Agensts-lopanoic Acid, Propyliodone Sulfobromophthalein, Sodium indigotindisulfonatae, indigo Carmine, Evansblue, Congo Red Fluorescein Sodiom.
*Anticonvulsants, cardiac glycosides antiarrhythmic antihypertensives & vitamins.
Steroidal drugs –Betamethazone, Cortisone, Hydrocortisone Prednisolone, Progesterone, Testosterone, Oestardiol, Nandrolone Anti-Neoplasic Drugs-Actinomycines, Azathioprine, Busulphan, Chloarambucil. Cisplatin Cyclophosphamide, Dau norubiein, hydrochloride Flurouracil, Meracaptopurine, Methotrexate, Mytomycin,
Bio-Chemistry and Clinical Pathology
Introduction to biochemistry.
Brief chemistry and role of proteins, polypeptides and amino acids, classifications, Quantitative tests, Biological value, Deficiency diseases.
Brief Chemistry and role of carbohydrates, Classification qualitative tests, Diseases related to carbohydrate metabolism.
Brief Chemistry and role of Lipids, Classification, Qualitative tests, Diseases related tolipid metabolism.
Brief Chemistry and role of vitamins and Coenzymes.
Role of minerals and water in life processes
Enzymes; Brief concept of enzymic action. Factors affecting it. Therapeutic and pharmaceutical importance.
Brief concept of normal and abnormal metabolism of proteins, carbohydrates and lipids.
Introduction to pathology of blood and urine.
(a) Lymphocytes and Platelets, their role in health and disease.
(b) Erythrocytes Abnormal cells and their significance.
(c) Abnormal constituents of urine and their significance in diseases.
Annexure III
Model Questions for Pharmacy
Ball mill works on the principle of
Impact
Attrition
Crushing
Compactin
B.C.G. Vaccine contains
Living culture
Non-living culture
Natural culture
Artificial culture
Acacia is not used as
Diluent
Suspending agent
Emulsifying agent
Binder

* * *

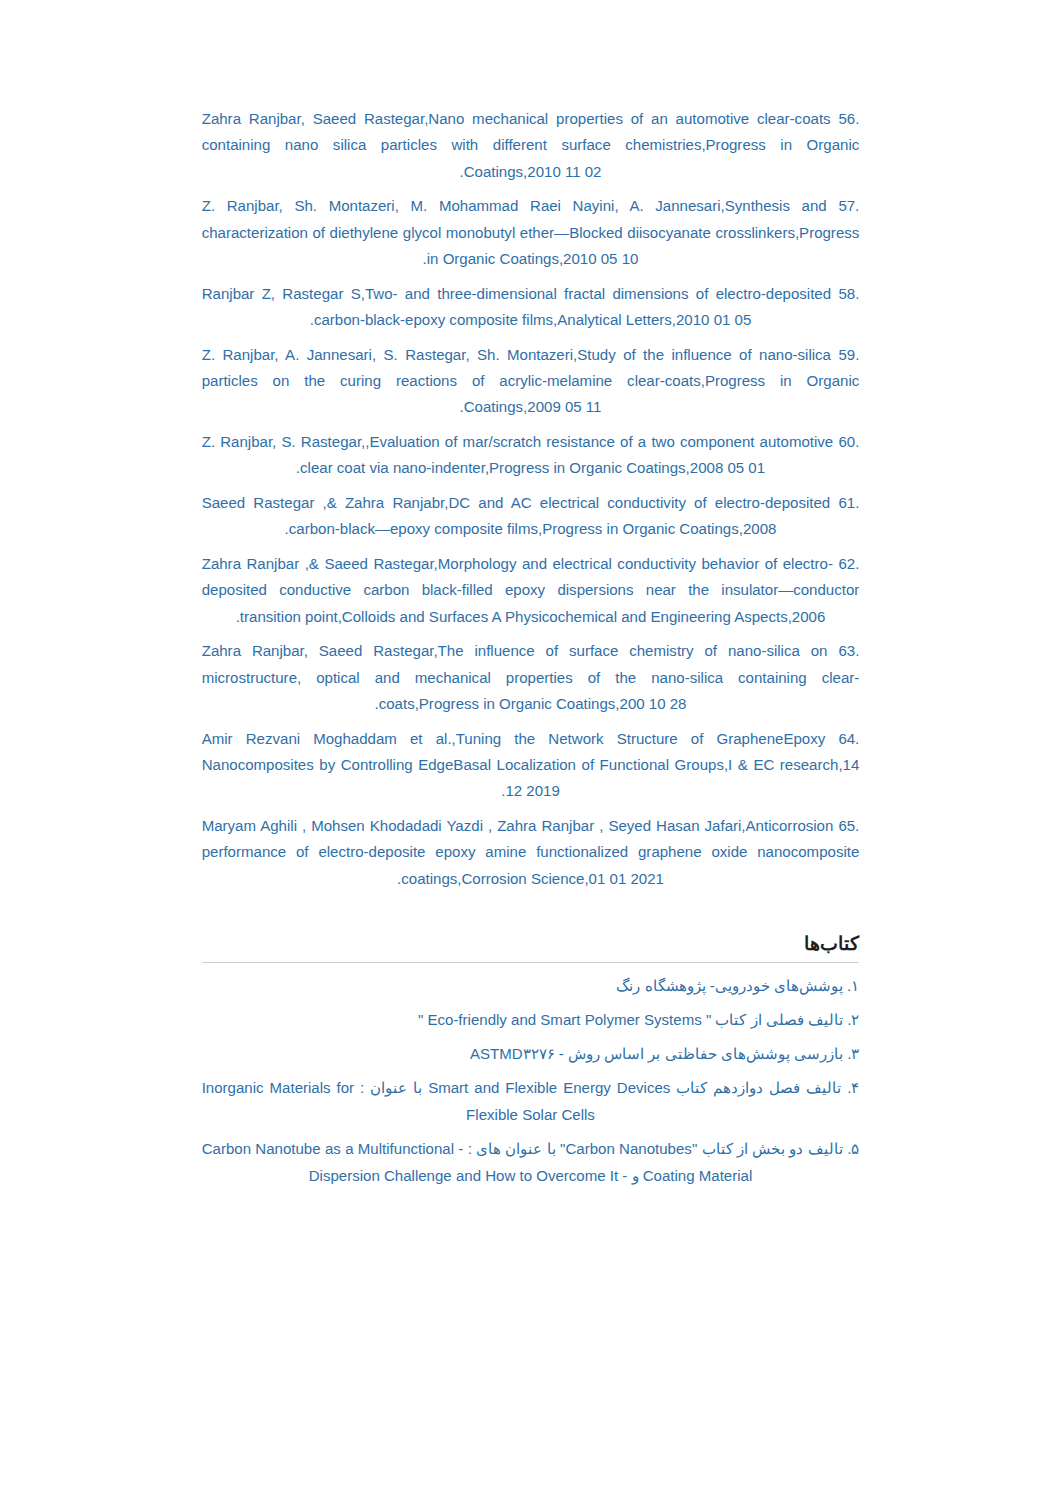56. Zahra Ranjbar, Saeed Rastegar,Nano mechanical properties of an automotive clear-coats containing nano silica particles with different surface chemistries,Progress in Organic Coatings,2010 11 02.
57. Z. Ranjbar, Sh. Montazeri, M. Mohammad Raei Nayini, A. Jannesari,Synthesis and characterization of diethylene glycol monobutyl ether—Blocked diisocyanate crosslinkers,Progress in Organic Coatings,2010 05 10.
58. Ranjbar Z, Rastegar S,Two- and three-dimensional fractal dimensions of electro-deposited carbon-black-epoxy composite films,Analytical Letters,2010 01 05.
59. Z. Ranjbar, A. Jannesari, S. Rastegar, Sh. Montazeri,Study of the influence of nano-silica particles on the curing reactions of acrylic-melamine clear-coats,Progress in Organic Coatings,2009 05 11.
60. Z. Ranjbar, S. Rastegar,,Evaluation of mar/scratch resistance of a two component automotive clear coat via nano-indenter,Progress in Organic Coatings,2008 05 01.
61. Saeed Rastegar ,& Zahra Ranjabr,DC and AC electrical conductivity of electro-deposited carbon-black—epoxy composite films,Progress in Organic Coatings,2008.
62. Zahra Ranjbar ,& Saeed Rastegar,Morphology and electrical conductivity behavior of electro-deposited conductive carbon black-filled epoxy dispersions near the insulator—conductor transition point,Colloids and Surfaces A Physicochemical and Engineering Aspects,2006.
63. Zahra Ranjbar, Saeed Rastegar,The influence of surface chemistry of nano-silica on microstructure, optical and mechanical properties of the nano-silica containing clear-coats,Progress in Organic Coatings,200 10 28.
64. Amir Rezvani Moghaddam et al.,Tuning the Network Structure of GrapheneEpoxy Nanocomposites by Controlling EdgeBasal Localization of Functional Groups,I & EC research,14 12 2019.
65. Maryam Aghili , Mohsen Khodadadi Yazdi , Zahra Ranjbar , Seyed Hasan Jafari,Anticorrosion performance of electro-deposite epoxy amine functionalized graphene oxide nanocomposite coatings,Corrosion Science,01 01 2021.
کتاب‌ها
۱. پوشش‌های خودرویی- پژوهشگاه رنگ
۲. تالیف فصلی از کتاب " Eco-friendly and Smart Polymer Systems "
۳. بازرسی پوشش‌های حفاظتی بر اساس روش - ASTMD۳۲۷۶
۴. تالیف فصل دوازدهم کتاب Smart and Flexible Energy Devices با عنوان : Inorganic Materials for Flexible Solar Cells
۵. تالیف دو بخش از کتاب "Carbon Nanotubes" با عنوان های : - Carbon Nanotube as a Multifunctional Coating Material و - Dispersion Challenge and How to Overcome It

### REQUIRED WORK
Return all lines from the material that contain "conductivity".

### PROBLEM SOLUTION
61. Saeed Rastegar ,& Zahra Ranjabr,DC and AC electrical conductivity of electro-deposited carbon-black—epoxy composite films,Progress in Organic Coatings,2008.
62. Zahra Ranjbar ,& Saeed Rastegar,Morphology and electrical conductivity behavior of electro-deposited conductive carbon black-filled epoxy dispersions near the insulator—conductor transition point,Colloids and Surfaces A Physicochemical and Engineering Aspects,2006.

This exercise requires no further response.